Dalam perkembangan hukum Islam di era modern, tuntutan untuk menyamakan hak-hak perempuan dan laki-laki, termasuk dalam pembagian waris, semakin mengemuka. Di samping itu, isu Hak Asasi Manusia (HAM) yang menegaskan bahwa semua manusia memiliki hak yang sama, termasuk kebebasan beragama, turut mempengaruhi dinamika hukum waris di Indonesia. Dalam konteks ini, muncul pertanyaan bagaimana Islam memandang hak-hak perempuan dalam hukum waris dan bagaimana sikap terhadap non-Muslim yang mendapatkan bagian waris melalui wasiat wajibah.

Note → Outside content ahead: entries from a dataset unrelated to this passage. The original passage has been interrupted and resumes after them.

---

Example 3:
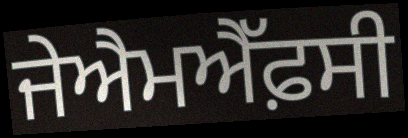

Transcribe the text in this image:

ਜੇਐਮਐੱਫ਼ਸੀ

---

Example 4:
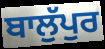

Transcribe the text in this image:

ਬਾਲੁੱਪੁਰ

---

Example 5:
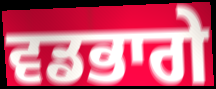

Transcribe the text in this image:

Hak-Hak Perempuan dalam Islam
Islam, sebagai agama yang sempurna, telah menetapkan aturan-aturan yang adil dan bijaksana dalam pembagian waris, termasuk hak-hak perempuan. Al-Qur’an dalam Surah An-Nisa’ ayat 11 dan 12 secara eksplisit mengatur bagian waris untuk laki-laki dan perempuan. Meskipun bagian laki-laki secara umum lebih besar (2:1 dibandingkan dengan perempuan), hal ini bukan berarti ketidakadilan, melainkan merupakan bagian dari keadilan komprehensif yang diterapkan dalam Islam. Dalam masyarakat Islam, laki-laki memiliki tanggung jawab keuangan yang lebih besar, termasuk menafkahi keluarga. Oleh karena itu, bagian waris yang lebih besar untuk laki-laki didasarkan pada tanggung jawab finansial yang lebih besar pula.

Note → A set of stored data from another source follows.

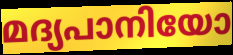
മദ്യപാനിയോ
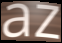
az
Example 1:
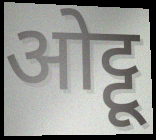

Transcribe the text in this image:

ओट्टू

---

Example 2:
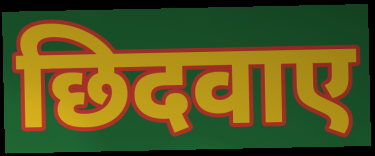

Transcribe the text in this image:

छिदवाए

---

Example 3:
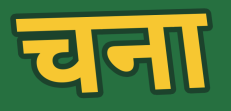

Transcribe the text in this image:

चना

Namun, di zaman modern, ada kecenderungan untuk menafsirkan ulang hukum waris ini agar lebih sesuai dengan prinsip kesetaraan gender. Beberapa ulama dan cendekiawan Islam mengajukan reinterpretasi terhadap ayat-ayat Al-Qur’an dalam konteks sosial-ekonomi yang berbeda dengan era Nabi Muhammad. Misalnya, dalam situasi di mana perempuan menjadi tulang punggung keluarga, sebagian ulama berpendapat bahwa bagian waris perempuan dapat disamakan dengan laki-laki.

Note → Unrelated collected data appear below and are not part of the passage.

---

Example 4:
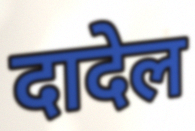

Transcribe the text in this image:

दादेल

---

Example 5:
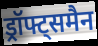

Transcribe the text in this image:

ड्रॉफ्ट्समैन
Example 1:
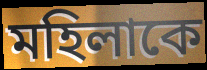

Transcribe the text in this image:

মহিলাকে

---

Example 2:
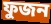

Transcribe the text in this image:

ফুজন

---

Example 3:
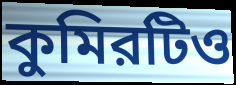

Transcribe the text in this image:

কুমিরটিও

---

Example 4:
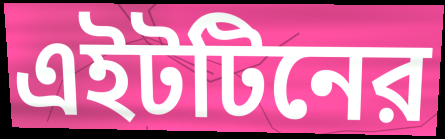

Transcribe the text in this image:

এইটটিনের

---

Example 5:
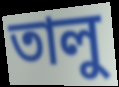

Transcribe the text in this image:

তালু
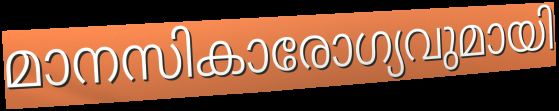
മാനസികാരോഗ്യവുമായി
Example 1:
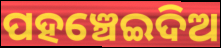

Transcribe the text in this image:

ପହଞ୍ଚେଇଦିଅ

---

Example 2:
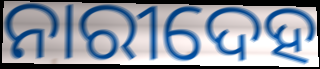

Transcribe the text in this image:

ନାରୀଦେହ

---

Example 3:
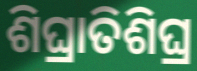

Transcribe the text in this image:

ଶିଘ୍ରାତିଶିଘ୍ର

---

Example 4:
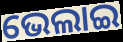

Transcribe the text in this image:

ଭେଲାଇ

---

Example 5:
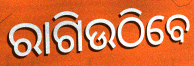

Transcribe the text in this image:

ରାଗିଉଠିବେ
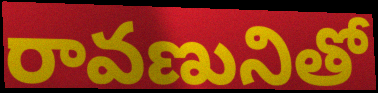
రావణునితో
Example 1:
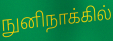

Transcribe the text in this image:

நுனிநாக்கில்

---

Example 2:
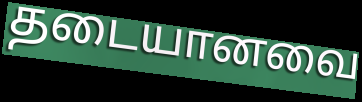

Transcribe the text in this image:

தடையானவை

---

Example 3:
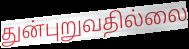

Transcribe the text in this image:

துன்புறுவதில்லை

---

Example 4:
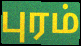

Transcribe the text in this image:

புரம்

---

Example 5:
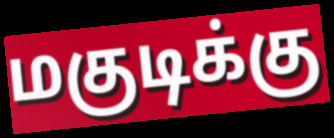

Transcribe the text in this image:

மகுடிக்கு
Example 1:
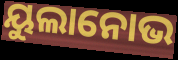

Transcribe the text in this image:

Pendekatan ini mengandung tantangan dan peluang. Di satu sisi, interpretasi yang dinamis memungkinkan hukum Islam tetap relevan dalam menghadapi perubahan sosial. Namun, di sisi lain, penting untuk memastikan bahwa setiap interpretasi tetap berpegang teguh pada prinsip-prinsip dasar syariah dan tidak merusak keadilan yang lebih luas yang telah diatur oleh Allah.
Wasiat Wajibah bagi Non-Muslim dalam Hukum Waris
Dalam hukum waris Islam, ada prinsip bahwa seorang Muslim tidak dapat mewarisi dari non-Muslim dan sebaliknya. Prinsip ini didasarkan pada beberapa hadis Nabi Muhammad. Namun, dalam konteks Indonesia, ada pengakuan terhadap pluralitas dan keberagaman yang diwujudkan dalam konsep wasiat wajibah.
Wasiat wajibah adalah mekanisme yang memungkinkan non-Muslim yang terkait dengan pewaris Muslim, seperti anak yang berbeda agama, tetap mendapatkan bagian dari harta waris melalui jalan wasiat. Wasiat wajibah bertujuan untuk mencegah ketidakadilan dan memastikan bahwa hubungan kekerabatan tetap dihormati, meskipun ada perbedaan agama.
Pendekatan ini menunjukkan fleksibilitas hukum Islam di Indonesia dalam menghadapi realitas sosial yang kompleks. Di satu sisi, prinsip-prinsip dasar hukum Islam tetap dijaga, namun di sisi lain, ada upaya untuk menyesuaikan hukum dengan konteks lokal dan menghormati hak-hak asasi manusia. Wasiat wajibah ini juga menunjukkan komitmen hukum Indonesia untuk menjaga keharmonisan dalam keluarga, terlepas dari perbedaan agama.
Penutup
Dalam menghadapi isu kesetaraan hak-hak perempuan dan pembagian waris bagi non-Muslim, hukum Islam di Indonesia menunjukkan fleksibilitas yang bijaksana. Hak-hak perempuan, meskipun pada dasarnya berbeda dari laki-laki, dilandasi oleh prinsip keadilan yang integral dalam Islam. Sementara itu, penerapan wasiat wajibah mencerminkan adaptasi hukum Islam terhadap realitas sosial di Indonesia, dengan tetap berpegang pada prinsip-prinsip dasar syariah.